The movement rearing its head in San Francisco is part of a larger campaign throughout the United States and Europe attempting to criminalize the practice of circumcision. While there is ample medical evidence that circumcision is linked to lower rates of penile cancer, thrush infections, balanitis (inflammation of the glans), posthitis and phimosis (two other severe inflammatory conditions), sexual dysfunction, and a reduction in HIV/AIDS and Human Papilloma Virus (HPV, which is linked to sexually-transmitted cervical cancer) transmission rates (in African and other developing societies) as well as improved hygiene, anti-circumcision activists argue that the circumcision of minors ought to be outlawed because a child cannot make a conscious decision as to whether or not they can consent to such a procedure.

Yet, this is a position that reeks of hypocrisy, as the same anti-circumcision individuals often support a pro-choice position on abortion, arbitrarily defending a born child’s supposed “right” not be circumcised, while supporting the “right” of an individual parent to legally kill their unborn children as late as 36 weeks of pregnancy (approximately nine months of gestation). In fact, San Francisco’s permissive culture has been warmly embracing of several abortionists and even late-term abortion practitioners: According to attorney Leonard Moscowitz, “It is amazing that in San Francisco, you can abort a 5, 6, or 7 month old baby, but you soon may not perform a circumcision on a 9 month, 8 day-old baby.”

It is also unsurprising that the same anti-circumcision forces, who argue against the procedure’s legality on the basis that parents do not have the right to make informed medical decisions for their children, simultaneously oppose Parental Consent and Parental Notification laws, which require minors to notify or obtain permission from their parents prior to undergoing abortions, which unlike circumcision, entail a host of potential oncological, gynecological, psychiatric, and psychosocial risk factors. Most ironic, perhaps, is the fact that those who claim to be “pro-choice” when it comes to abortion are not pro-choice when it comes to any other consumer or medical decisions, as evident in their success in San Francisco in cracking down on fast food, the individual’s choice to not wear a seatbelt, and now, circumcision.

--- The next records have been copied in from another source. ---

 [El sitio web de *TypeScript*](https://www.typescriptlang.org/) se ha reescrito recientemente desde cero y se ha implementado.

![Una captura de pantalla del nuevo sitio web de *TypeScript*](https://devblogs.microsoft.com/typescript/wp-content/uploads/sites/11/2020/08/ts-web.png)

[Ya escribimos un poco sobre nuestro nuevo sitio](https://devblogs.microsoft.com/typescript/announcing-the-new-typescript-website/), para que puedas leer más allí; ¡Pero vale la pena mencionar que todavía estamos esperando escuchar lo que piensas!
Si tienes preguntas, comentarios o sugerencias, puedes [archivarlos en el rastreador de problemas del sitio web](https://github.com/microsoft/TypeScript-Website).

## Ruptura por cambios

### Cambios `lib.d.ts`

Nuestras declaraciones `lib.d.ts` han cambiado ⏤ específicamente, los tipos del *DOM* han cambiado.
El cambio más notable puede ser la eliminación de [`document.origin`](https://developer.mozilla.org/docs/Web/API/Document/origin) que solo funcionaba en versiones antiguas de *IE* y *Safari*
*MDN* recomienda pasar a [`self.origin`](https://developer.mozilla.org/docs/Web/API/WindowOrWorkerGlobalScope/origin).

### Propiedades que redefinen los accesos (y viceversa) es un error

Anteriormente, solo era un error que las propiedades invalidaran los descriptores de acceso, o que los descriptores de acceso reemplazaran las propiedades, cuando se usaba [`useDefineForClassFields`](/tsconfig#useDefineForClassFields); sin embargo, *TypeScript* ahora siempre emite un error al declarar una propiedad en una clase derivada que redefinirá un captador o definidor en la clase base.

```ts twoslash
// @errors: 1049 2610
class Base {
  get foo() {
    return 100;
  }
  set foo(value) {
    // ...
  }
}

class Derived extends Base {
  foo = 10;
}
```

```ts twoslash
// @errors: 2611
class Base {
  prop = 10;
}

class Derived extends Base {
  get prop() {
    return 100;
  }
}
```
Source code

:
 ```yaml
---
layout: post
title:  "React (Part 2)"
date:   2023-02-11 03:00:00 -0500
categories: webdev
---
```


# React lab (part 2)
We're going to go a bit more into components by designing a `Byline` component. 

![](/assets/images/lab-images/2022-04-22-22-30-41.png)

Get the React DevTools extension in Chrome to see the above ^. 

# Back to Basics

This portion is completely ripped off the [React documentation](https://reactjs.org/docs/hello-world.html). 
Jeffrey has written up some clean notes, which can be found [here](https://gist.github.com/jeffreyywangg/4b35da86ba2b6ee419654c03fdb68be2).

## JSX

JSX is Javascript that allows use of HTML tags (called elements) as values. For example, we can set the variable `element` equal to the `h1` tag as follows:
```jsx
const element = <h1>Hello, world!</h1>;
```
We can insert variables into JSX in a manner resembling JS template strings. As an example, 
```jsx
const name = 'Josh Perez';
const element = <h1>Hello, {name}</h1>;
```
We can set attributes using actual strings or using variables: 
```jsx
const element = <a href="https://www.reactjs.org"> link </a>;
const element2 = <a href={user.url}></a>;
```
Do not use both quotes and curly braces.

The anti-circumcision movement also has strong roots in Soviet tyranny. Circumcision for religious purposes was banned in the Soviet Union in 1924, just as is currently being proposed in San Francisco. In their effort to obliterate all traditional religious observance, the Soviet NKVD (and later, the KGB), would arrest and put on trial those religious Jews who chose to have their sons circumcised on the eighth day after birth, in accordance with the Jewish understanding of Genesis 17: 9-14, where Abraham was commanded by God to circumcise himself, his son Ishmael, and the men of Israel. The Soviets, of course, also outlawed infant baptism, which, like circumcision, is a religious initiatory ritual, on the grounds that it is “abusive” for parents to “impose” their religious beliefs on their non-consenting children. Under these extreme totalitarian “nanny state” conditions, those who practiced circumcision were subject to torture and forced labor in the Siberian gulags, just as under the San Francisco ballot proposal, parents who choose to practice their faith would be subject to years of imprisonment, loss of their children to the clutches of the state, and/or heavy fines.

The San Francisco ballot proposal is, therefore, not only an egregious offense against America’s Judeo-Christian roots and an effort to further disenfranchise parents, but also a classic example of a governmental violation of the First Amendment, which allows individuals to practice their religious traditions as they see fit. This quest to interfere with the parent-child relationship and the religious practices of countless Jews, Muslims, and others represents an unprecedented assault on Americans’ freedom of religion, one which would be unlikely to hold up in federal court, should the ban be challenged on the grounds of religious freedom, which is expected in the event that voters approve the ban when it comes up on the ballot in the November 2011 elections.